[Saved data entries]
+-------+

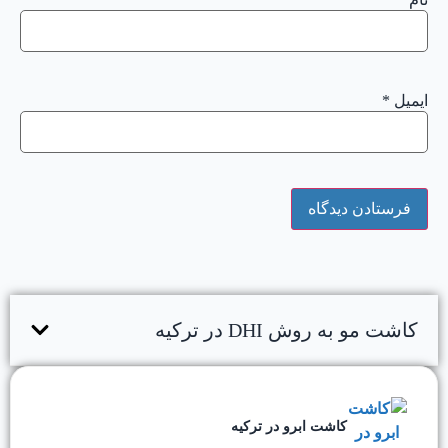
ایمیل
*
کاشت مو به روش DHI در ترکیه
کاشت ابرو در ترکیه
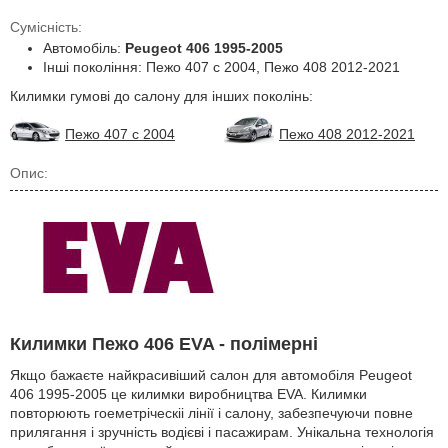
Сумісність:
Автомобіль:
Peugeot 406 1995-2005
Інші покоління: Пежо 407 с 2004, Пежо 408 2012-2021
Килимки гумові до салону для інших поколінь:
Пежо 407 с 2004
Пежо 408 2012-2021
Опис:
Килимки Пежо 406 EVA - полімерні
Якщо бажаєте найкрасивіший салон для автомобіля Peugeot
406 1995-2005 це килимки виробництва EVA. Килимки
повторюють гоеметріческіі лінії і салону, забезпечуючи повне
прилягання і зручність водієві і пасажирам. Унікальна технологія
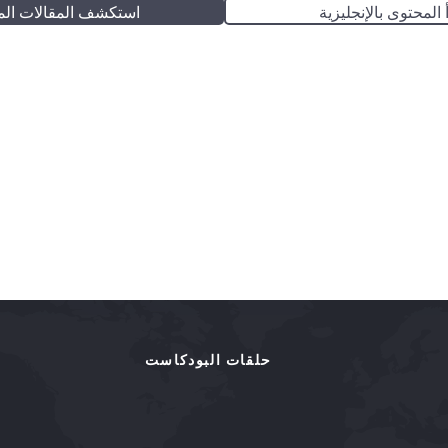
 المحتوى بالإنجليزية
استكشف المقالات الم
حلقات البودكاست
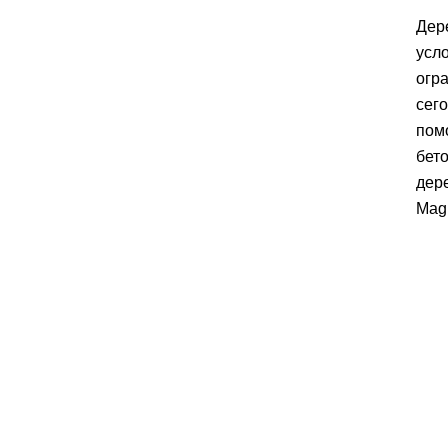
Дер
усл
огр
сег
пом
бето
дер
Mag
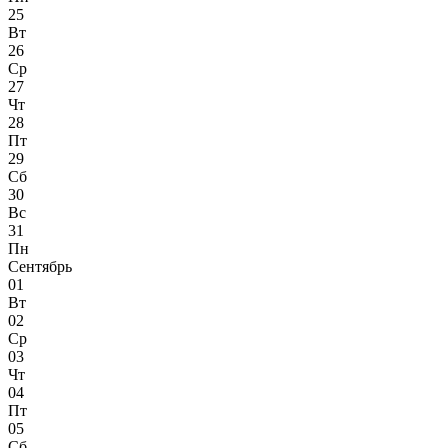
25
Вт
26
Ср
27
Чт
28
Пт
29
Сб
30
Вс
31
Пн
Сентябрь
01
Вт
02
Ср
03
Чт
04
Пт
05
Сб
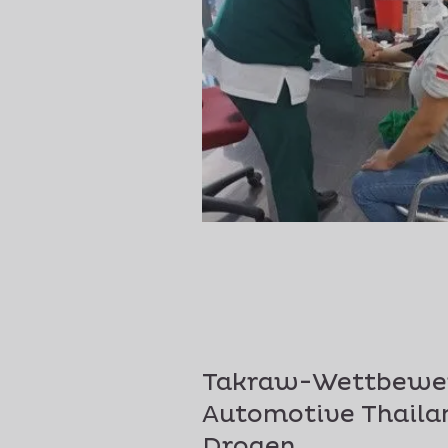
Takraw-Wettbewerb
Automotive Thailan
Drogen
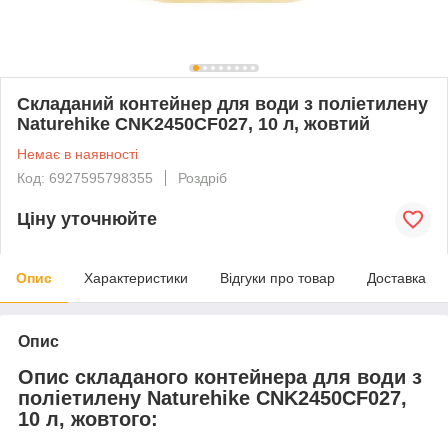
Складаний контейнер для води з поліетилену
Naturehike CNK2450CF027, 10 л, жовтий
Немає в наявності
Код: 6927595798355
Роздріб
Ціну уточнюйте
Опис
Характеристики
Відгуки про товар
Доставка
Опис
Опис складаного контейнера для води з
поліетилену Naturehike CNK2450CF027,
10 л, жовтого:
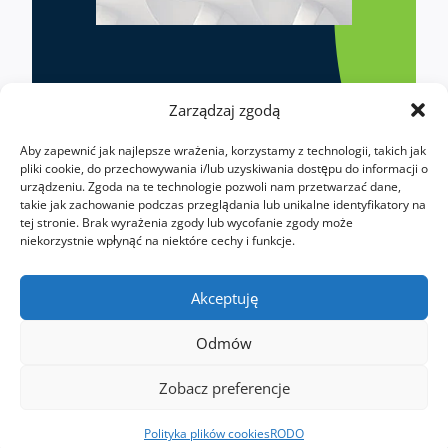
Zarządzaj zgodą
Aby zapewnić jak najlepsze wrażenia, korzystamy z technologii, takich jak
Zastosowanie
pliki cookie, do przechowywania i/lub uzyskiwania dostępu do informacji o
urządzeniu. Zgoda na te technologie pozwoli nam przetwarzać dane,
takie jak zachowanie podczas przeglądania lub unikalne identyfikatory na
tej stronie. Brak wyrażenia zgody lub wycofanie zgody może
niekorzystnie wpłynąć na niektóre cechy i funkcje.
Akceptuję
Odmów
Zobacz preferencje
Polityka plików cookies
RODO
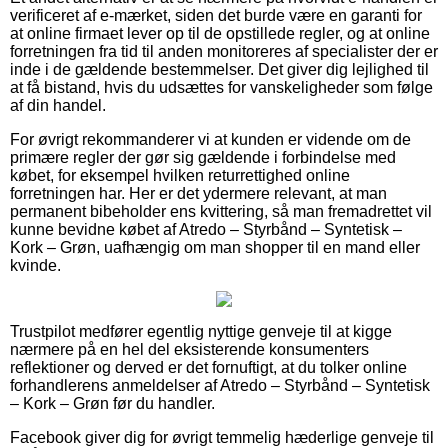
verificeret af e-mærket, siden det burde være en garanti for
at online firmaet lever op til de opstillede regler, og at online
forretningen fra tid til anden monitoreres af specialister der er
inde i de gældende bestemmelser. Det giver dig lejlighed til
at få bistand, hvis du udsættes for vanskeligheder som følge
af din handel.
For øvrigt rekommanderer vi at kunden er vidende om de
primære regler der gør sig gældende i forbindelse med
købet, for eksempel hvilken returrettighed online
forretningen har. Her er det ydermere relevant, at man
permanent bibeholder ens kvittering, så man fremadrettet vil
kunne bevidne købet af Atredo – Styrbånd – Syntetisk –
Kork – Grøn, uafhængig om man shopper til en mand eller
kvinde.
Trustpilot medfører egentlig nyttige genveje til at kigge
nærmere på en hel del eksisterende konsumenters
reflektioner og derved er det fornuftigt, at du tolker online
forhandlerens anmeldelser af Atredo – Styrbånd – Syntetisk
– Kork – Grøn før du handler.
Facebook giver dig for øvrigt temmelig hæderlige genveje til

+-------+

- [Problem requirements]: Your task is to restate, word for word, only those lines above that fall between the line holding "permanent bibeholder ens" and the line holding "reflektioner og derved", inclusive.

- [Solution to this exercise]:
permanent bibeholder ens kvittering, så man fremadrettet vil
kunne bevidne købet af Atredo – Styrbånd – Syntetisk –
Kork – Grøn, uafhængig om man shopper til en mand eller
kvinde.
Trustpilot medfører egentlig nyttige genveje til at kigge
nærmere på en hel del eksisterende konsumenters
reflektioner og derved er det fornuftigt, at du tolker online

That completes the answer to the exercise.